(EXTRACTED DATA begins)

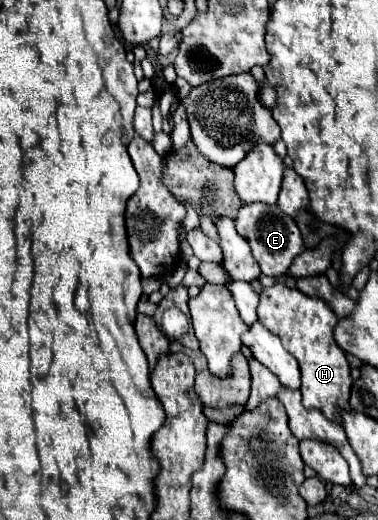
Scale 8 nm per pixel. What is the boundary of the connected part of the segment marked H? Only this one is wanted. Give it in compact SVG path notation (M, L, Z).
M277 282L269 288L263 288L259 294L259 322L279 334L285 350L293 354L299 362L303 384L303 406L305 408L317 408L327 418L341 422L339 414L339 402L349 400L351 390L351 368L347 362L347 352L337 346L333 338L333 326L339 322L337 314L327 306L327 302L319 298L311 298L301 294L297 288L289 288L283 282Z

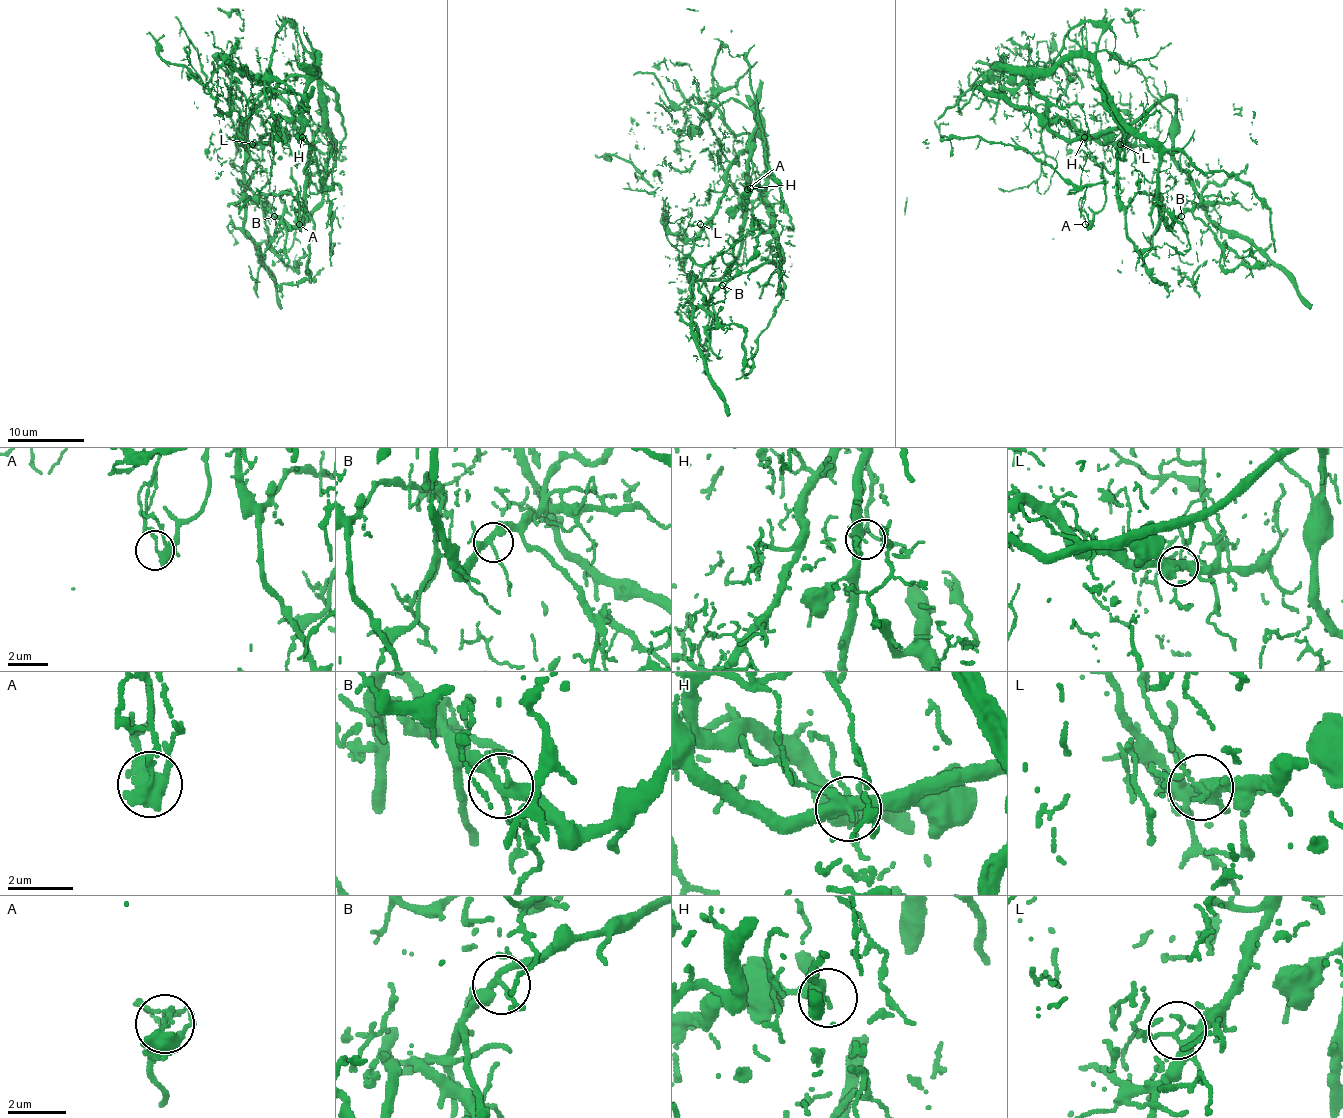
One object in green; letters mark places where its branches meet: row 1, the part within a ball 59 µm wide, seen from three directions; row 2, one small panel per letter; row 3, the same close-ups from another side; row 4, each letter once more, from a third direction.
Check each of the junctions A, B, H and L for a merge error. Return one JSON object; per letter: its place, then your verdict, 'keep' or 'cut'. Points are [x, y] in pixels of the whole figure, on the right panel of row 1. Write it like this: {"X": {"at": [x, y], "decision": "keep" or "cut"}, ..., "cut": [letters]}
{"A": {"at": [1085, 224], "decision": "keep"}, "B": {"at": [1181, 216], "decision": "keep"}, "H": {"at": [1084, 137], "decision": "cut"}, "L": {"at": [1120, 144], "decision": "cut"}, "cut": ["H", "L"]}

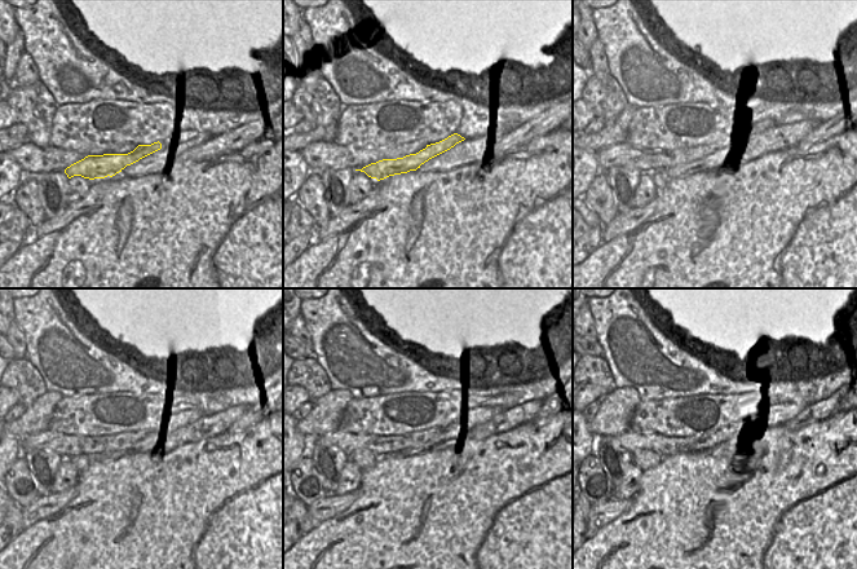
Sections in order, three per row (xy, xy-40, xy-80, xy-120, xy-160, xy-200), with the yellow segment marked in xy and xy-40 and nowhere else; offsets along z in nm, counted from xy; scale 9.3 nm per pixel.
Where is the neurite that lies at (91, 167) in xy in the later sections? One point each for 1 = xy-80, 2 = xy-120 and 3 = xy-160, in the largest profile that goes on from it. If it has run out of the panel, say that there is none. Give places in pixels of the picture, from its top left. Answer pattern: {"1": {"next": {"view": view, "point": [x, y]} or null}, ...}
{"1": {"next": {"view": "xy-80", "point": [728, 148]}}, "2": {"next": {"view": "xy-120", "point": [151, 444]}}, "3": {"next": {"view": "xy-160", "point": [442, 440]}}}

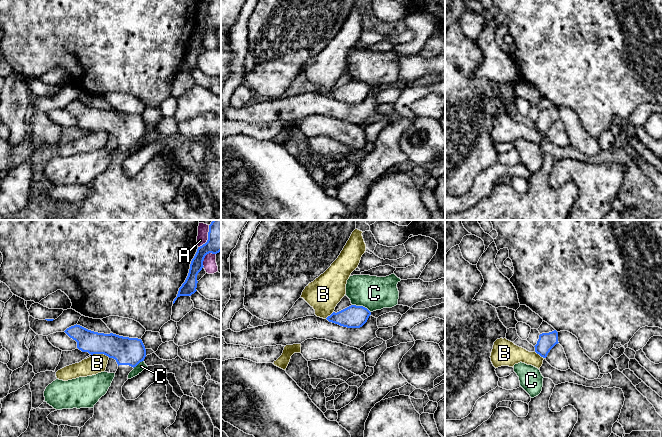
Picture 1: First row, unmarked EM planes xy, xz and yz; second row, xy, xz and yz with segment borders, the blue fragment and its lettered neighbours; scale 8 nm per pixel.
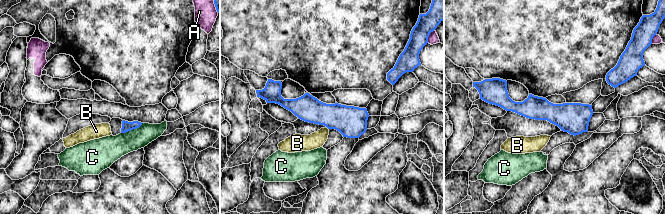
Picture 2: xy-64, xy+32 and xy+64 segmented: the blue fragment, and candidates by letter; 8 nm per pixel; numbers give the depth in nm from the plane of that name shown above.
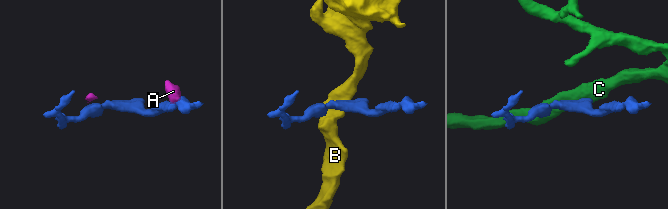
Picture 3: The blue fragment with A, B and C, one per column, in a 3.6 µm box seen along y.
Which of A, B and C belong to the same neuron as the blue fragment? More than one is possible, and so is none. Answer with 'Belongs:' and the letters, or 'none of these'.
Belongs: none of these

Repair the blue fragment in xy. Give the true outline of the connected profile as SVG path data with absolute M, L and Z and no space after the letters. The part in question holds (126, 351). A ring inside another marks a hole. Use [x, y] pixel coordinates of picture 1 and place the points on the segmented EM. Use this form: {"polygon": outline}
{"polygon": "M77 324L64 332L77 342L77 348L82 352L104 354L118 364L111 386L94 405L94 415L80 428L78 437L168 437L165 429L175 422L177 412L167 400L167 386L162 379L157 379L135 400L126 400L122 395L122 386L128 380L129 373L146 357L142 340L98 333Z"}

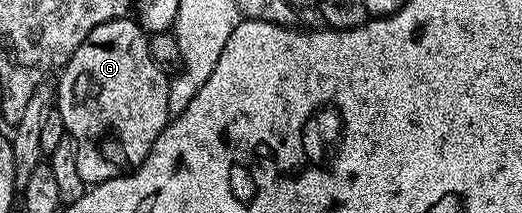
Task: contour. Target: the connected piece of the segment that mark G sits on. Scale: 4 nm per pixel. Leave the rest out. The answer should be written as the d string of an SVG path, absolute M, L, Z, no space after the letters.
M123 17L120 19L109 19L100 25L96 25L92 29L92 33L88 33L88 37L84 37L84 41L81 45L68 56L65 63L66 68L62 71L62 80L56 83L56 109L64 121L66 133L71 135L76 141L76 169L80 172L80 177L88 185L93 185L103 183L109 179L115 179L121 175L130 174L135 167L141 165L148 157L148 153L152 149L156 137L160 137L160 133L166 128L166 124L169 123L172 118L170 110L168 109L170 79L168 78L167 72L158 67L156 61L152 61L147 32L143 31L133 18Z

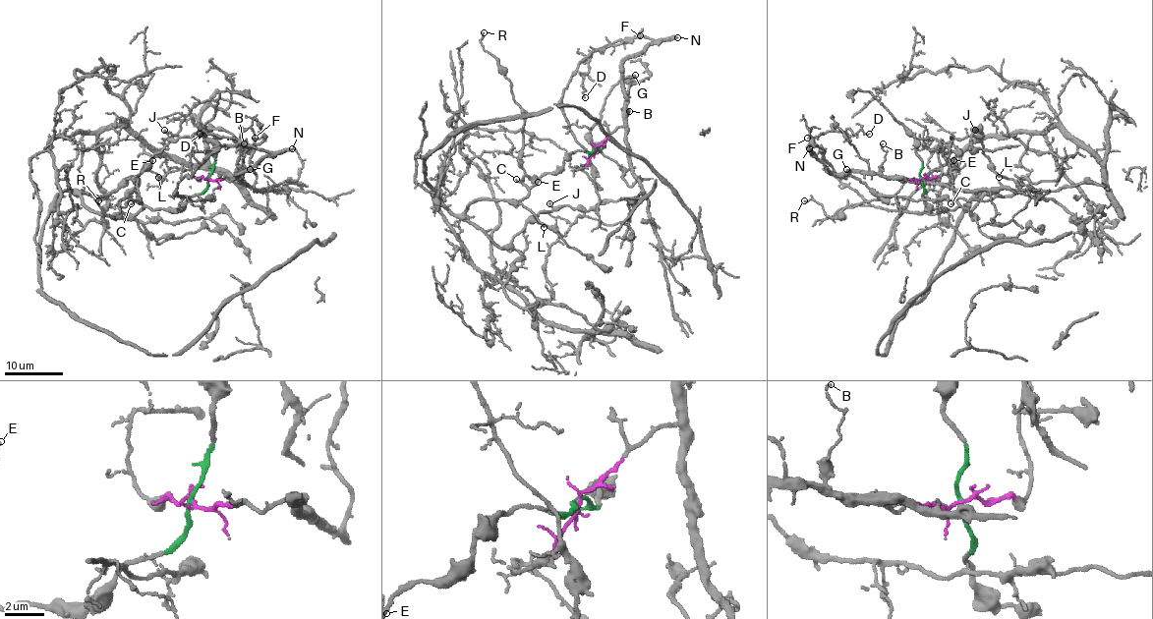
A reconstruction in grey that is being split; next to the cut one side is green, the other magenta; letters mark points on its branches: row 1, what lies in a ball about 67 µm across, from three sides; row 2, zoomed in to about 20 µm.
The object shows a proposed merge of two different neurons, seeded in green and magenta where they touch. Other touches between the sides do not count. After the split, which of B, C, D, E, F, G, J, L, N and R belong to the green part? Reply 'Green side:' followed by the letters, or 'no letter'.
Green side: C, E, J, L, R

(EXTRACTED DATA ends)

What lines above contain the word "seen"? Return each such line.

__ANSWER FOR THIS EXERCISE__:
One object in green; letters mark places where its branches meet: row 1, the part within a ball 59 µm wide, seen from three directions; row 2, one small panel per letter; row 3, the same close-ups from another side; row 4, each letter once more, from a third direction.
Picture 3: The blue fragment with A, B and C, one per column, in a 3.6 µm box seen along y.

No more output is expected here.